A new 3D map of the Milky Way flaunts our galaxy’s warped shape
Using data from an especially bright population of stars, astronomers have reconstructed the Milky Way’s peaks and valleys like never before.
Picture: The Milky Way's population of Cepheid stars suggests that our galaxy is a twisted disk. Image Credit: J. Skowron / OGLE / Astronomical Observatory, University of Warsaw
The galaxy we live in is totally bent out of shape.
At least, that’s what the latest three-dimensional map of the Milky Way has to say.
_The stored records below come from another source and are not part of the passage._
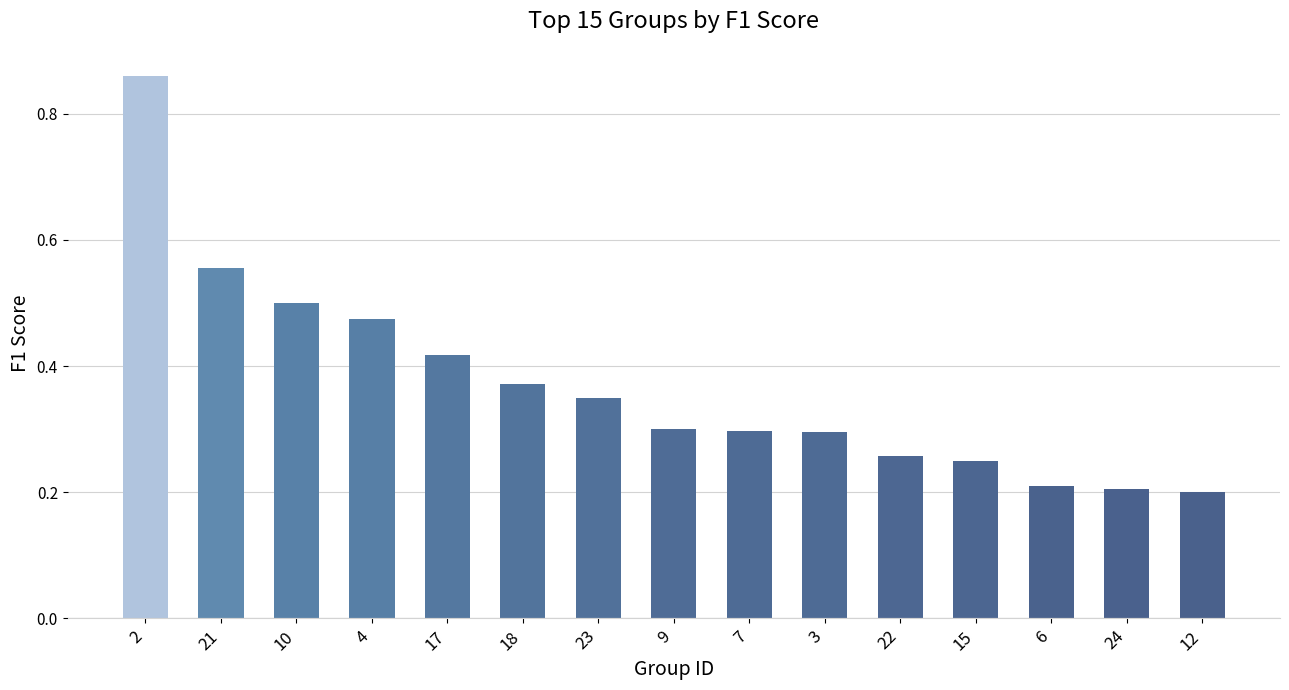

Between 4 and 23, which is larger?

4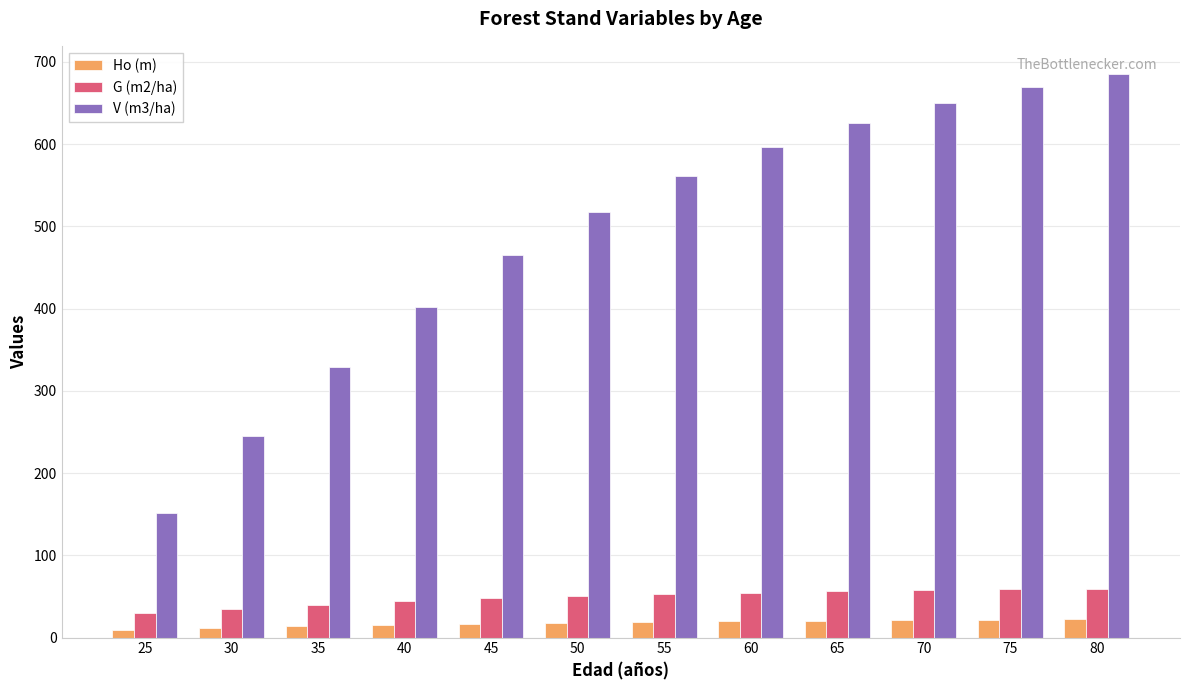

What is the value of the G (m2/ha) bar at the 2nd from the left?

35.0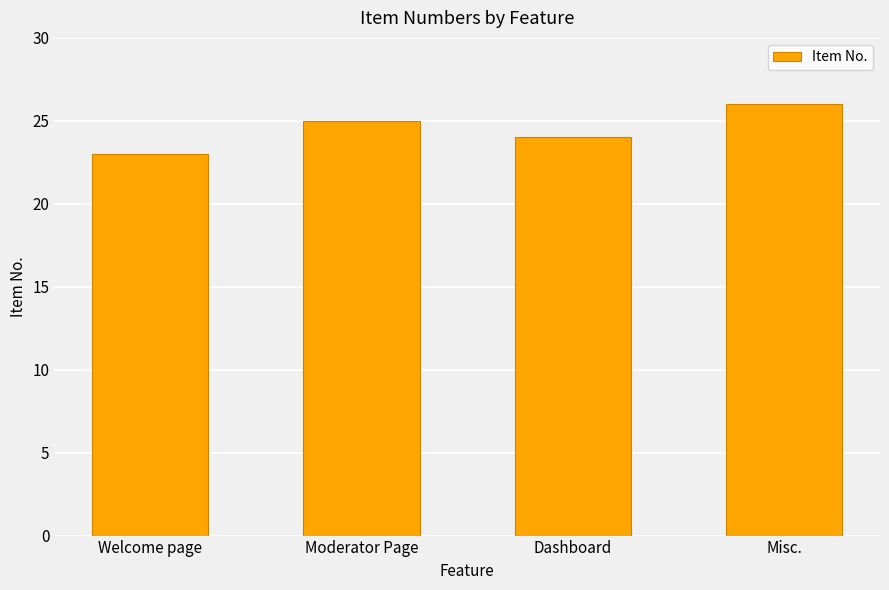

What is the difference between the second highest and second lowest values?

1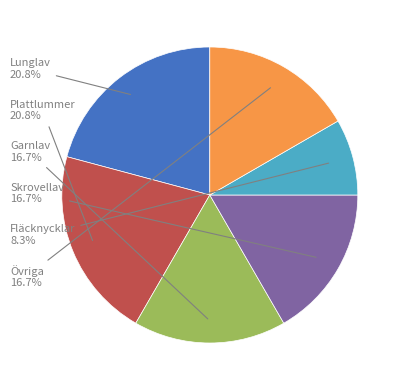

Is there any slice that represents more than half of the pie?

No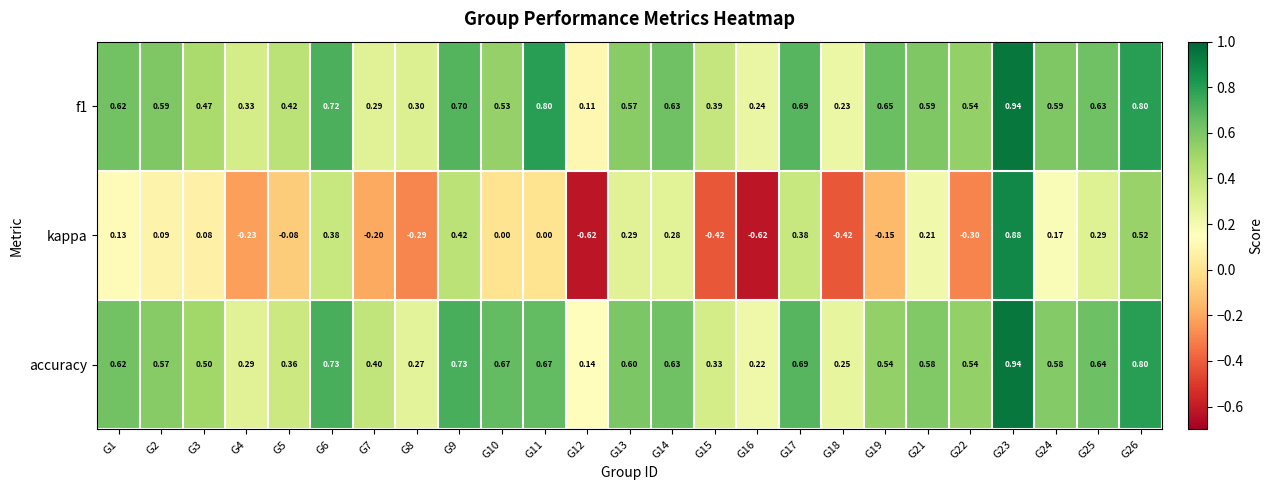

Which series has the largest range (max minus min)?

kappa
By pinpointing the locations of more than 2,400 pulsing stars—including some from the outermost edges of our galaxy—scientists have charted out a stellar atlas that might give us one of the most comprehensive portraits of the Milky Way to date.
Their findings, published today in the journal Science, reveal that the spiral galaxy we Earthlings call home isn’t the flat, featureless pancake we often make it out to be. Instead, it seems to be warped into a wave that recalls a beach towel being shaken free of sand.
The new study isn’t the first to ogle the Milky Way’s curves. But getting up close and personal with our galaxy’s warp might give us clues about its history, too—and, in doing so, give us a better sense of place in our neck of the cosmic woods.
“This is important and exciting work,” says Kathryn Johnston, an astronomer studying galactic dynamics at Columbia University who was not involved in the study. “Getting a three-dimensional map is incredibly difficult…so it’s wonderful that [the researchers] have made a global map that really allows you to look across the entire galactic disk.”